- **Text zum Lesen**
-.-.-
Sebastian Kurz, Karl Nehammer
Bundeskanzler Nehammer mit Vorvorgänger Kurz: In der Regierung mit den Grünen trug die ÖVP manche Aufbesserung von Sozialleistungen mit. Trotzdem bietet sie der Opposition Angriffsflächen.
Heribert Corn

Der Bundeskanzler genießt die Heimat. Adjustiert mit Rucksack und kariertem Wanderhemd, labt er sich an einer Quelle kristallklaren Gebirgswassers. "Österreich. Hier geht’s uns gut", hatte Wolfgang Schüssel 2006 auf sein Wahlplakat schreiben lassen. Ein paar Wochen später war er abgewählt.

17 Jahre danach geht wieder ein Regierungschef aus der ÖVP vergeblich mit einer Freudenbotschaft hausieren. "Wir leben in einem der besten Länder der Welt, haben die Kaufkraft erhalten", sagte Karl Nehammer bei seinem berüchtigten Auftritt vor Funktionären in Hallein, "ich kann das hundertmal erzählen, es ist jedem wurscht." Der Ärger darüber trieb den Kanzler zu jenem Satz, den ihm Kritiker als fatale Empfehlung auslegen: Wer wenig Geld habe, könne bei McDonald’s ja Burger und Pommes um 3,50 Euro essen.

Die Opposition freut sich über ein gefundenes Fressen. Seine eigenwillige Armutsanalyse wird Nehammer noch unzählige Male um die Ohren fliegen, zumindest bis zum nächsten Wahltag: Der Vorwurf der sozialen Kälte holt die ÖVP wieder einmal ein.

Urangst der ÖVP

Auch das verbindet Nehammer mit Schüssel. Allerdings hatte sich der älteste noch lebende ÖVP-Kanzler, der ab 2000 mit der FPÖ regierte, diesen Ruf nicht bloß mit flapsigen Worten eingehandelt. Schüssel ließ seinen Finanzminister Karl-Heinz Grasser ein Nulldefizit durchdrücken, für das – so das Urteil des damaligen Wifo-Chefs Helmut Kramer – die kleinen Leute die Zeche zahlten. Er führte eine vor allem symbolisch verhängnisvolle Gebühr für den Besuch von Spitalsambulanzen ein, legte die Hardcore-Variante einer Pensionsreform vor, die erst nach Massendemos entschärft wurde. Die Arbeitslosenquote kletterte unter der Regentschaft des Sparkurs-Predigers stetig nach oben.

Die SPÖ nützte das weidlich aus. Die rote Kampagne fiel derart konsequent aus, dass Schüssel nicht mehr alle Kritik vom Tisch wischen konnte. Ja, die Arbeitslosigkeit habe einen Rekordwert erreicht, räumte er Anfang 2006 ein, doch das gelte auch für die Beschäftigung. Die Wählerinnen und Wähler sahen das Glas am Ende allerdings halbleer statt halbvoll.
-.-.-
- **Zu erledigen**
a) Gib aus dem Artikel über Nehammer und die ÖVP den Teil zwischen „Heribert Corn“ und „3,50 Euro essen.“ Wort für Wort wieder, beide Stellen eingeschlossen.
b) Schreib den Artikel über Nehammer und die ÖVP nach seinem letzten Satz weiter.
Die Zeilen weiter unten spielen hierfür keine Rolle.

Einträge im Datensatz:
-.-.-
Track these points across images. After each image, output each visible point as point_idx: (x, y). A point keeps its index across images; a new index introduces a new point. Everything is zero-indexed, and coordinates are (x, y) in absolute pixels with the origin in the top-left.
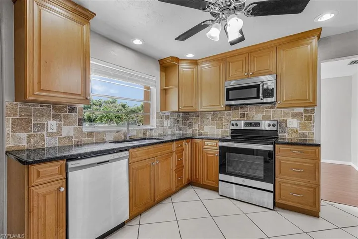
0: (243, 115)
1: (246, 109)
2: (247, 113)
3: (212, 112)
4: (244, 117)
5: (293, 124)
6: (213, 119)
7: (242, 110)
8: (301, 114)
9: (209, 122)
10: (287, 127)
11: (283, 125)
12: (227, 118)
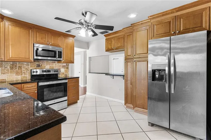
-.-.-
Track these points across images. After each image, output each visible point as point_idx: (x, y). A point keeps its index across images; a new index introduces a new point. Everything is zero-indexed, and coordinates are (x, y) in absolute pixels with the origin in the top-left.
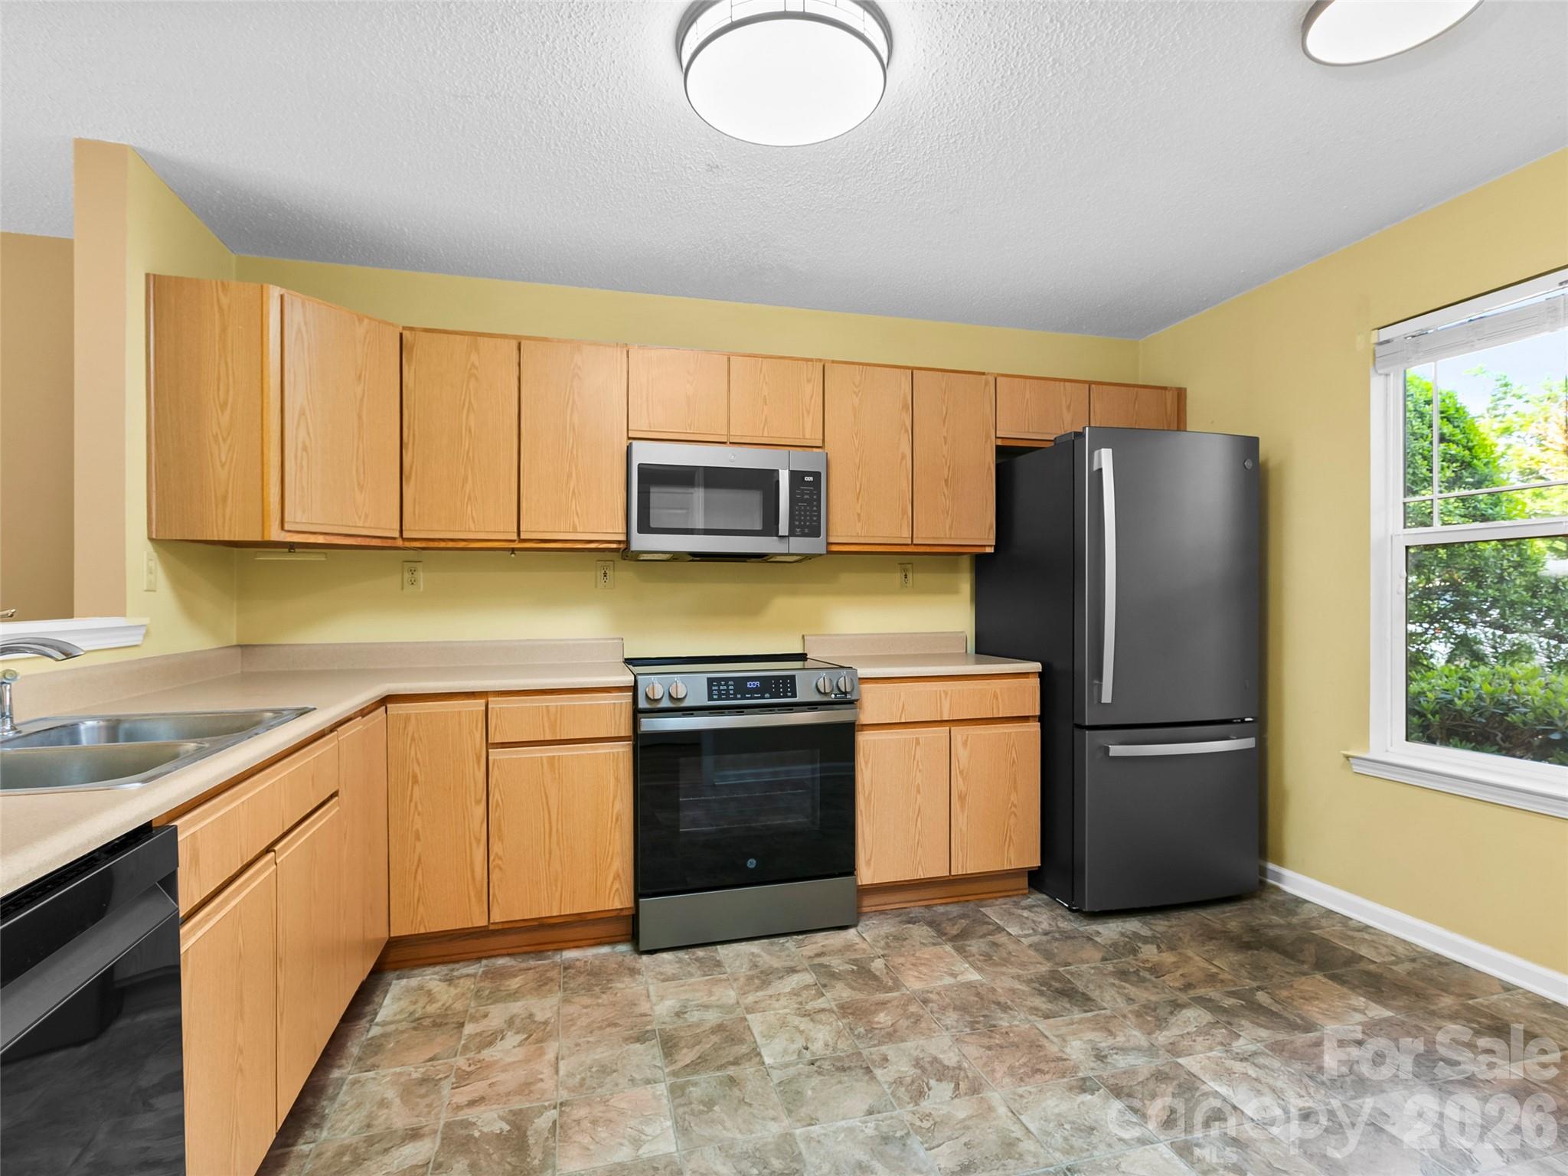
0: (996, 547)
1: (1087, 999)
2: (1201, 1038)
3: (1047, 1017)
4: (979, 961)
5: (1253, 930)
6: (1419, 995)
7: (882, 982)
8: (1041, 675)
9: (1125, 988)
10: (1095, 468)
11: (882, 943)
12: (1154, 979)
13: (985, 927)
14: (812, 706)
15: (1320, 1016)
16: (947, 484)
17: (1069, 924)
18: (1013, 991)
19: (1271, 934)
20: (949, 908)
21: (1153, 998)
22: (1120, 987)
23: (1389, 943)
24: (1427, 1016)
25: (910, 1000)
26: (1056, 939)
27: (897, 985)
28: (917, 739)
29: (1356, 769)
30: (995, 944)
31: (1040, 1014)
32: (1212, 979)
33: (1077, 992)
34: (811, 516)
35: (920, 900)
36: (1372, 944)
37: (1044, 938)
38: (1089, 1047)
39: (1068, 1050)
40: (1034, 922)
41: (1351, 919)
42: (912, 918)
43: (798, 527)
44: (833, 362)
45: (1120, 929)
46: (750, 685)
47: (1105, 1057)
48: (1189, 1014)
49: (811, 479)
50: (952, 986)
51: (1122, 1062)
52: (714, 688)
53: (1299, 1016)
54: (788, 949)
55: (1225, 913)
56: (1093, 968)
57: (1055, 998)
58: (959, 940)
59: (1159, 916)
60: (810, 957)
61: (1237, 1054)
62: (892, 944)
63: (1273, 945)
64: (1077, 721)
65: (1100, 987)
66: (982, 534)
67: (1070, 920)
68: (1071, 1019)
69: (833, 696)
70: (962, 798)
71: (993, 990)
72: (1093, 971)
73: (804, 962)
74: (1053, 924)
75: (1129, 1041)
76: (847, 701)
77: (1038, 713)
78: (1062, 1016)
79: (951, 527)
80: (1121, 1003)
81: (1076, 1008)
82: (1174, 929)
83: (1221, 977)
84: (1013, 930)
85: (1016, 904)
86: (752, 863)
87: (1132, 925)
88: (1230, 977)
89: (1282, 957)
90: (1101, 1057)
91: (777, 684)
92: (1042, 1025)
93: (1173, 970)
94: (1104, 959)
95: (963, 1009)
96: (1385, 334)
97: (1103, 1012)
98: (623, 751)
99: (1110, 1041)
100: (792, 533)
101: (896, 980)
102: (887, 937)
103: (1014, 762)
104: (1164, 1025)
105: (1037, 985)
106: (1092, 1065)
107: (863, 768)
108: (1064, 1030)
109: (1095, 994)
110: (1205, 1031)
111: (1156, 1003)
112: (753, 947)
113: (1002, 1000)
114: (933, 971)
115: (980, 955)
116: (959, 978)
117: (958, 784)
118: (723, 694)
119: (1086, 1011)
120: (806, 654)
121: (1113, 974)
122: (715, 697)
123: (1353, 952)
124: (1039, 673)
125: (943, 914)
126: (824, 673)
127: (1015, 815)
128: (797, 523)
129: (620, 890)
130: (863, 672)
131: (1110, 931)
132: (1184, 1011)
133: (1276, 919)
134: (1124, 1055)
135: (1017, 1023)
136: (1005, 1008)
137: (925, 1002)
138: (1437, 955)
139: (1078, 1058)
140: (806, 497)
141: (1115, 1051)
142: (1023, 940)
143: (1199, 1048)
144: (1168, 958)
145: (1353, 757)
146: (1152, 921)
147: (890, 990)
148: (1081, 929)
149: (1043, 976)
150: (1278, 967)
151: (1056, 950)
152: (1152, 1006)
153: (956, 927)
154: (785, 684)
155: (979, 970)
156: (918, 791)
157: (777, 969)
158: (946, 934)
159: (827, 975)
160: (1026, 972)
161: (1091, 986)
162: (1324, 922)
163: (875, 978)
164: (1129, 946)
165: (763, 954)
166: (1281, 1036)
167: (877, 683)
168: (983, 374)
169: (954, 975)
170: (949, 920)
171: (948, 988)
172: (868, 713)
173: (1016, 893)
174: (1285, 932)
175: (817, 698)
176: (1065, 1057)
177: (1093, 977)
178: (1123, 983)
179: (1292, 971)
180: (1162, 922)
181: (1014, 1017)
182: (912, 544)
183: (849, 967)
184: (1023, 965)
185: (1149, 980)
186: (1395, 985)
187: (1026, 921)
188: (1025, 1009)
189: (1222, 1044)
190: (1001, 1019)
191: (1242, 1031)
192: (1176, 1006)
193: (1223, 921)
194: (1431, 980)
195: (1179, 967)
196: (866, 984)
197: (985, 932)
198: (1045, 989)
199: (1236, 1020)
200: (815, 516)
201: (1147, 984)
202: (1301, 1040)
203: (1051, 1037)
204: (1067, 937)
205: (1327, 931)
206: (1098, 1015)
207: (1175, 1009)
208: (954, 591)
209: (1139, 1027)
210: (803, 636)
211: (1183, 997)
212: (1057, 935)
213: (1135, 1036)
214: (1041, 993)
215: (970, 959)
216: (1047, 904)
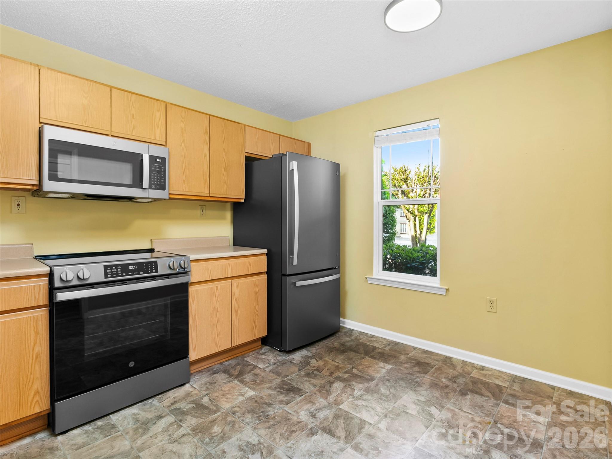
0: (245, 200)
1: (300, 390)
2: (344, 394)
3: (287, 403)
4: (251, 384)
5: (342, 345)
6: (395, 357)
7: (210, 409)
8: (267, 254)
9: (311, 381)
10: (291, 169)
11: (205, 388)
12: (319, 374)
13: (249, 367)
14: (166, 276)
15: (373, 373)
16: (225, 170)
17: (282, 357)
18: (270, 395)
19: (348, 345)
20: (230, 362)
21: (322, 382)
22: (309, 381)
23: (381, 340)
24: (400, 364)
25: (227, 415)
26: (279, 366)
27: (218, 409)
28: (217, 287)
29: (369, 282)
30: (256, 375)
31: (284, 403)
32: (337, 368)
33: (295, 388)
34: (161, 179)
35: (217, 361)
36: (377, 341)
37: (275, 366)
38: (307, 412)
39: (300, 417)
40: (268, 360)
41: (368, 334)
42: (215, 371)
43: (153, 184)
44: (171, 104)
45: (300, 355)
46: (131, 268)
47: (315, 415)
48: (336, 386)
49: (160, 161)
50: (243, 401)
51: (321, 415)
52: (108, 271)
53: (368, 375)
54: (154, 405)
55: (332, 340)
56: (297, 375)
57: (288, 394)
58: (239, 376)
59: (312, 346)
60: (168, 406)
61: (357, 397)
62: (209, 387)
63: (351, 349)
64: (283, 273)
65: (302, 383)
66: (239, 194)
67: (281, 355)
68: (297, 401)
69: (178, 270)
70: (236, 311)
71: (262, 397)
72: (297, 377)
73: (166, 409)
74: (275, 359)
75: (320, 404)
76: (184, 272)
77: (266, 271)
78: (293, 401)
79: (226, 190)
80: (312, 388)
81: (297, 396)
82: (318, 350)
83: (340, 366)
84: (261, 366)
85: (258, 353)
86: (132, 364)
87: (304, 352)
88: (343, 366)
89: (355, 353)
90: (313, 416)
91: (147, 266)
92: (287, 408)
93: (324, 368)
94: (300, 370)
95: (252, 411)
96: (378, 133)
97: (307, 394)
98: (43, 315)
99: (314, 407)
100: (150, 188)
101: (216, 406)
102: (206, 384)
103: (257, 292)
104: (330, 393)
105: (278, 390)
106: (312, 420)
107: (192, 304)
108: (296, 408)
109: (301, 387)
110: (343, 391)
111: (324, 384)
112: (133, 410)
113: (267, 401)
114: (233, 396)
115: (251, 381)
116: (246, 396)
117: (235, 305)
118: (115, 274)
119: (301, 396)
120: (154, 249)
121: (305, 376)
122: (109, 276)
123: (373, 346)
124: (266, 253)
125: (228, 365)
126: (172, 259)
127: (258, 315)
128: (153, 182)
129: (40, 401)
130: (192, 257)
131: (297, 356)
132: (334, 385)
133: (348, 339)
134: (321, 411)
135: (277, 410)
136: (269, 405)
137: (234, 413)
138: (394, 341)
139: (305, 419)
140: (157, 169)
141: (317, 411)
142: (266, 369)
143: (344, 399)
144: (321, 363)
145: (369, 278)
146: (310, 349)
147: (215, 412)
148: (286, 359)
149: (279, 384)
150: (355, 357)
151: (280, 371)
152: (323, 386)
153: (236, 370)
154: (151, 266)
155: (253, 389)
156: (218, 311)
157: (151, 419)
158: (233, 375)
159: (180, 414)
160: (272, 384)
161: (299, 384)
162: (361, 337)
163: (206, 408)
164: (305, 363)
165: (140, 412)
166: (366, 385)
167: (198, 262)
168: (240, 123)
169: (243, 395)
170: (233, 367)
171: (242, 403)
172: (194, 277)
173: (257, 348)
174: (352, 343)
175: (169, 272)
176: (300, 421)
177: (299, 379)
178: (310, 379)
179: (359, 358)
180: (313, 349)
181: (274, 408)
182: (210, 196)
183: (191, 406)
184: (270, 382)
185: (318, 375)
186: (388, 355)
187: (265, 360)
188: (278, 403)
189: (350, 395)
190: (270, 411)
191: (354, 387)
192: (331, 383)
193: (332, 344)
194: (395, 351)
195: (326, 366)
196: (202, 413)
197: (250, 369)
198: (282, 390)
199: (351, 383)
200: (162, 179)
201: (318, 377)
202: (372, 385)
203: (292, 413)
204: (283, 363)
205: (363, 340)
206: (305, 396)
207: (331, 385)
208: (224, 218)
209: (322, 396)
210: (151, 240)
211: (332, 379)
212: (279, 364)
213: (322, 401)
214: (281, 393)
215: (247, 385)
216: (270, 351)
-.-.-
- **Lösungen**
a)
Heribert Corn

Der Bundeskanzler genießt die Heimat. Adjustiert mit Rucksack und kariertem Wanderhemd, labt er sich an einer Quelle kristallklaren Gebirgswassers. "Österreich. Hier geht’s uns gut", hatte Wolfgang Schüssel 2006 auf sein Wahlplakat schreiben lassen. Ein paar Wochen später war er abgewählt.

17 Jahre danach geht wieder ein Regierungschef aus der ÖVP vergeblich mit einer Freudenbotschaft hausieren. "Wir leben in einem der besten Länder der Welt, haben die Kaufkraft erhalten", sagte Karl Nehammer bei seinem berüchtigten Auftritt vor Funktionären in Hallein, "ich kann das hundertmal erzählen, es ist jedem wurscht." Der Ärger darüber trieb den Kanzler zu jenem Satz, den ihm Kritiker als fatale Empfehlung auslegen: Wer wenig Geld habe, könne bei McDonald’s ja Burger und Pommes um 3,50 Euro essen.

b)
Dass es wirklich das Image der sozialen Kälte war, das den Pionier der schwarz-blauen Koalition aus dem Amt hob, hält der Politologe Laurenz Ennser-Jedenastik für nicht gesichert: "Das ist eine jener Legenden der Innenpolitik, die nie jemand wirklich empirisch belegt hat." Doch überzeugt – und das sei entscheidend – habe diese Erklärung allemal: "Die ÖVP glaubt, dass es so war. In der Partei gibt es eine Urangst, diese Punze wieder aufgedrückt zu bekommen."

Sebastian Kurz, Wolfgang Schüssel
Beim Parteitag im Mai 2022 feierte das türkise Parteivolk den ehemaligen Kanzler Wolfgang Schüssel. Doch seine einstige Abwahl habe die ÖVP bis heute nicht losgelassen, sagt der Politologe Laurenz Ennser-Jedenastik.
Heribert Corn

Zu bemerken war das beim Antritt des nächsten eigenen Regierungschefs. Gezielt verpackten Sebastian Kurz und sein blauer Vizekanzler Heinz-Christian Strache in ihre Antrittsinterviews die Ankündigung, Kleinverdiener von Sozialversicherungsbeiträgen zu entlasten und die Mindestpension für Menschen mit vielen Arbeitsjahren zu erhöhen. Zu einem dankbaren Gegner entwickelte sich der ideologisch flexible Shootingstar aus Sicht der Sozialdemokraten nicht.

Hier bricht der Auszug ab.